Prescription medicines are often a necessary part of looking after yourself and getting yourself well, but how much do you really know about what you're putting in your body?
Understanding the medicines you are taking, knowing how to store them properly and being clued up about the effects on your body can all help to promote better health.
Be Medicinewise Week, is an annual initiative from health awareness organisation NPS that aims to encourage Australians to "get wise" about their health and their medicines. Being knowledgeable about your medicines is important for everyone, but it's especially so for older Australians who often have to take multiple medicines each day.
According to a survey undertaken by NPS, only 55 per cent of older Australians keep a list of their medicines and of the proportion who don't, 30 per cent have no way of monitoring what they are taking. Another area that many people may need more education in concerns the side effects and risks of taking medicines, with the survey also revealing one in four people think prescription medicines rarely or never have side effects.
Being wise about your medicine plays an important role in supporting your overall health and wellbeing, so it's never too late to learn more about what you're taking.
Learning more about your medicines
Knowing your medication information is vital for taking the prescribed doses safely. If you have any questions about the medicines you're taking, how best to take them and the side effects for your body, it's important to get in touch with your doctor or healthcare professional.
It's particularly important for older Australians to take more of an active role with their medicines, as bodies change during the ageing process and this can affect the way they handle medicine interactions.

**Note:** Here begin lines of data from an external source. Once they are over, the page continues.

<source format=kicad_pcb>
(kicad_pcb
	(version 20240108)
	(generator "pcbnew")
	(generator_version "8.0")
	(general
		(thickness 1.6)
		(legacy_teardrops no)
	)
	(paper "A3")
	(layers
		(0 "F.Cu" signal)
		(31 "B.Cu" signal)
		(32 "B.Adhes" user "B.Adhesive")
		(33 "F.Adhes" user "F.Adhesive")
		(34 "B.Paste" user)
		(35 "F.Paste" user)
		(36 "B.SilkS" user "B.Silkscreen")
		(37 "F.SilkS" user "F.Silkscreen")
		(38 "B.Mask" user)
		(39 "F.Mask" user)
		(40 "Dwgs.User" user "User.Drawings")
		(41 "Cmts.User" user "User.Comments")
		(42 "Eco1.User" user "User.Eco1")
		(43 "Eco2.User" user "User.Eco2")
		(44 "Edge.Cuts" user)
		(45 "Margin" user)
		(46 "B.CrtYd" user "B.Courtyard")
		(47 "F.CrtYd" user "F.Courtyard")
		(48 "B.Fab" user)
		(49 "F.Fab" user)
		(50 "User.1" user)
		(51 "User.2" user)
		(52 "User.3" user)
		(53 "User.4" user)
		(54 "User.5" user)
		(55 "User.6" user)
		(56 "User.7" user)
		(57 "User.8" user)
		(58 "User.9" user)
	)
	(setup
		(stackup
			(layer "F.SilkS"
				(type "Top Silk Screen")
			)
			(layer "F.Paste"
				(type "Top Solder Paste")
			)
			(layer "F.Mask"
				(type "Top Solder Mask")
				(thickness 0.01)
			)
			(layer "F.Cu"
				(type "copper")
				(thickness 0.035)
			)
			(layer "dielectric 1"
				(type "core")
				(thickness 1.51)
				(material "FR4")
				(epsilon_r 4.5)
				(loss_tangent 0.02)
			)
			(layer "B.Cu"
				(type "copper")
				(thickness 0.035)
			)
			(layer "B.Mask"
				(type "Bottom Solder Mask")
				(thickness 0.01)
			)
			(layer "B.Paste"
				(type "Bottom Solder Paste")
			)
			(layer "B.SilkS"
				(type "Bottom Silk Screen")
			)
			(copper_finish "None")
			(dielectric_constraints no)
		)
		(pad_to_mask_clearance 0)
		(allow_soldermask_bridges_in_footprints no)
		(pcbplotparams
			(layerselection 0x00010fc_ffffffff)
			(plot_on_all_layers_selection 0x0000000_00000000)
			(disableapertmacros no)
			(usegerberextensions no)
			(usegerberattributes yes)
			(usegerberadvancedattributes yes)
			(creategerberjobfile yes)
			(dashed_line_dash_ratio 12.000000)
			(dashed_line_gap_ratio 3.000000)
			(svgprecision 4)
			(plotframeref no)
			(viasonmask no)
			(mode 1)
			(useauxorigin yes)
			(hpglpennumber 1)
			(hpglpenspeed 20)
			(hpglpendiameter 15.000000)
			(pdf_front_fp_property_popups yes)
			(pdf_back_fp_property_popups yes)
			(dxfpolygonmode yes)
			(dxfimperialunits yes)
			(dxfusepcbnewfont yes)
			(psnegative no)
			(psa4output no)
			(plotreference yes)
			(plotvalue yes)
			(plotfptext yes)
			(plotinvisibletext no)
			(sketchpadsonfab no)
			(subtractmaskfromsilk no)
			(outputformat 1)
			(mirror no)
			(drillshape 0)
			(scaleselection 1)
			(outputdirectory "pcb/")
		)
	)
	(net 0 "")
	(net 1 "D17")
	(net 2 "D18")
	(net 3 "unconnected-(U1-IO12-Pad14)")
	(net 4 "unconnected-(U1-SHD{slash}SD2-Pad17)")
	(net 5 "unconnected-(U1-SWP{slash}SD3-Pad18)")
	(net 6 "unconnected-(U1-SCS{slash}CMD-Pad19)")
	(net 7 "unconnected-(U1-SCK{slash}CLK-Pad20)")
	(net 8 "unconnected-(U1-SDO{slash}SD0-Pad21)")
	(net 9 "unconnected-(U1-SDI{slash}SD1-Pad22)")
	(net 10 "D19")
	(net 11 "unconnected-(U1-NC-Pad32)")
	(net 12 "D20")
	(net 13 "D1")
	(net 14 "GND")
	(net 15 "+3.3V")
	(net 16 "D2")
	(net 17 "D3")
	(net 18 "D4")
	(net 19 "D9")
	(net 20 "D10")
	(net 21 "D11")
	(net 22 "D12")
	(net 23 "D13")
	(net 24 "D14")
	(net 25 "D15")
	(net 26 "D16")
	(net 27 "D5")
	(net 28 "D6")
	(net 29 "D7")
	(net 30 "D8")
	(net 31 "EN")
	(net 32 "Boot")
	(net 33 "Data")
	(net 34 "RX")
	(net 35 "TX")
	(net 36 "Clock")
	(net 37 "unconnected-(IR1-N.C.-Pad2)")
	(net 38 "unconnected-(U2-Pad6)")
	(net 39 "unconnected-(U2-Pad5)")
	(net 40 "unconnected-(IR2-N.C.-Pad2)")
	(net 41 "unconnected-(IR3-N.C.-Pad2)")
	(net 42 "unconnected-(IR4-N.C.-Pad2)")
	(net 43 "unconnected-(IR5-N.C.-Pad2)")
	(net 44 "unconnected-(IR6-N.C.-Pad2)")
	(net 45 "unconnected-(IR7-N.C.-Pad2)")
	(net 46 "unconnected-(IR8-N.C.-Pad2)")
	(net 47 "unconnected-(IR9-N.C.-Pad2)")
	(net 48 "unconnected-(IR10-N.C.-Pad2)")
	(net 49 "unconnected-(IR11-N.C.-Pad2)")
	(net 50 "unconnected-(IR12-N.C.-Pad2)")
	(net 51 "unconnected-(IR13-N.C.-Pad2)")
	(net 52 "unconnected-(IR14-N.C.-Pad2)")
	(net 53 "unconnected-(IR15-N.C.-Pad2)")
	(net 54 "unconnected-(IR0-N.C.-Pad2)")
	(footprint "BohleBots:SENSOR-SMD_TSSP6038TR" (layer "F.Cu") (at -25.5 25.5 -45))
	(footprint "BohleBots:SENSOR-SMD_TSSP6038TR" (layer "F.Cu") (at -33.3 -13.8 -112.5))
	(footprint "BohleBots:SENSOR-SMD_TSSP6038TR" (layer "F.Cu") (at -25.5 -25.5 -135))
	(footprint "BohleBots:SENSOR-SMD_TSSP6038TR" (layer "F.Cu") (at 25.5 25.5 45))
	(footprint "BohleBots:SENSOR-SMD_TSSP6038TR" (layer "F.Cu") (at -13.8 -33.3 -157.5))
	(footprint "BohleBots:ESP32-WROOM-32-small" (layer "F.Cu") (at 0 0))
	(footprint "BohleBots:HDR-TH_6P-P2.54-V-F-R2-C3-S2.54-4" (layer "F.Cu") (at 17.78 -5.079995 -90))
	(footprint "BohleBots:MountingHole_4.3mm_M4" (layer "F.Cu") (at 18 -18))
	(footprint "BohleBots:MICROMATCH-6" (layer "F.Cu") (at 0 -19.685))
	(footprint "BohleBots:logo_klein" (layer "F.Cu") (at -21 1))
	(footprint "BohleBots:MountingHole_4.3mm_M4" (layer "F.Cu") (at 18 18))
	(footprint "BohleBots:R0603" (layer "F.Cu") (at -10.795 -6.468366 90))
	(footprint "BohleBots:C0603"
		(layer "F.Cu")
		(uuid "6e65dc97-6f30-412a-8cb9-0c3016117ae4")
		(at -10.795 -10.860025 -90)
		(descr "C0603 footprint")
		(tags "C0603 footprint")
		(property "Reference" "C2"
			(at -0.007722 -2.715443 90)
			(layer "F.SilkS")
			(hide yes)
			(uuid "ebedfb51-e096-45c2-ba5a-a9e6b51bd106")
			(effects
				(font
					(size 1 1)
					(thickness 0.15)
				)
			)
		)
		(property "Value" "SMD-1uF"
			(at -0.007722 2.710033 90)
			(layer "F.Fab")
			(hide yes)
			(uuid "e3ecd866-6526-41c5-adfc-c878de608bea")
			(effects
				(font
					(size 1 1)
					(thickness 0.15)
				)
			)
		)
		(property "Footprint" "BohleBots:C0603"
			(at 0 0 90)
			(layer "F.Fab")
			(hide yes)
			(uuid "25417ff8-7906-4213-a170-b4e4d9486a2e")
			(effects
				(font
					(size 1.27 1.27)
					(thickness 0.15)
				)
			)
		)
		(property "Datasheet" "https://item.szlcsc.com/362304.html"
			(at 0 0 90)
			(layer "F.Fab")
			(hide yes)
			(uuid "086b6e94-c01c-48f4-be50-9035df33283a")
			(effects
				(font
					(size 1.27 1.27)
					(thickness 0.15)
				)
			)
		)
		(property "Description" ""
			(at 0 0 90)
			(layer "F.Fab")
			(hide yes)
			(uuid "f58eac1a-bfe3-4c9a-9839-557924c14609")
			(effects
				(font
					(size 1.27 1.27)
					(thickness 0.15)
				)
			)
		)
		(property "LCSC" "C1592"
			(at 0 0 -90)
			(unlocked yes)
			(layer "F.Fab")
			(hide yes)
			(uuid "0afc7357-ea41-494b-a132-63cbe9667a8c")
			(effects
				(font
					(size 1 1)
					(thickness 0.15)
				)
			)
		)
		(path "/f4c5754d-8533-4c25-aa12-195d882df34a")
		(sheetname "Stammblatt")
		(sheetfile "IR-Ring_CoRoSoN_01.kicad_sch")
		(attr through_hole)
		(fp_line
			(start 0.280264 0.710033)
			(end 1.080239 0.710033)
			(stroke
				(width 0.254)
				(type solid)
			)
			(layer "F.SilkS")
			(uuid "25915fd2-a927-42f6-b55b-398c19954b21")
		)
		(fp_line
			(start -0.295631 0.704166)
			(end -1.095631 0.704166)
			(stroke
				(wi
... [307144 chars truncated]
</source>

If you don't know the active ingredient in your medicines, what the benefits and possible risks are, how to take them or what the alternative treatment options are, these are all good questions to ask your doctor.
Storage of prescription medicines is also key. In general, they should be kept in a cool, dark place away from direct sunlight. Follow the directions on your medicine for specific storage instructions and remember to keep them close during times of emergency when you may need to evacuate, such as during a bushfire. It's also important to only take the medicines that have been prescribed specifically for you, not for anyone else (even a family member or friend).

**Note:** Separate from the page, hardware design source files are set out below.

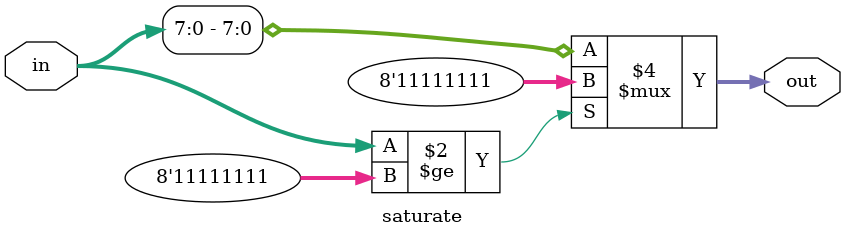
<source format=v>
module saturate ( //module to handle saturation
  input [9:0] in, // 10 bit input
  output reg [7:0] out // 8 bit output
);

always @(*) begin
  out = in[7:0]; // output LSBs
  if (in >= 8'hFF) begin
    out = 8'hFF; // output max 255 value if over max value
  end
end

endmodule
</source>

Get wise about health care
Learning about health insurance is an essential part of being informed about your healthcare.
Health insurance policies typically fall into two main categories - hospital cover for the cost of in-hospital treatments and general treatment policies (or extras cover) which can cover you for ancillary services such as dental and optical treatments. Many health funds also offer a combined policy that will cover certain hospital and general treatment expenses, or you can take it upon yourself to purchase separate policies to cover different aspects of each category.
Not all policies cover every type of treatment you may require, so it's important to know about any exclusions and restrictions. Under the Pharmaceutical Benefits Scheme (PBS), some prescription medicines are provided at a government-subsidised price. However, private health insurance can help to cover many of the prescription medicines that aren't listed on the PBS.
You may be required to make a co-payment towards the cost of some medicines, and there will also be limits on how much you can claim, so you may want to compare different health insurance policies to see what it included.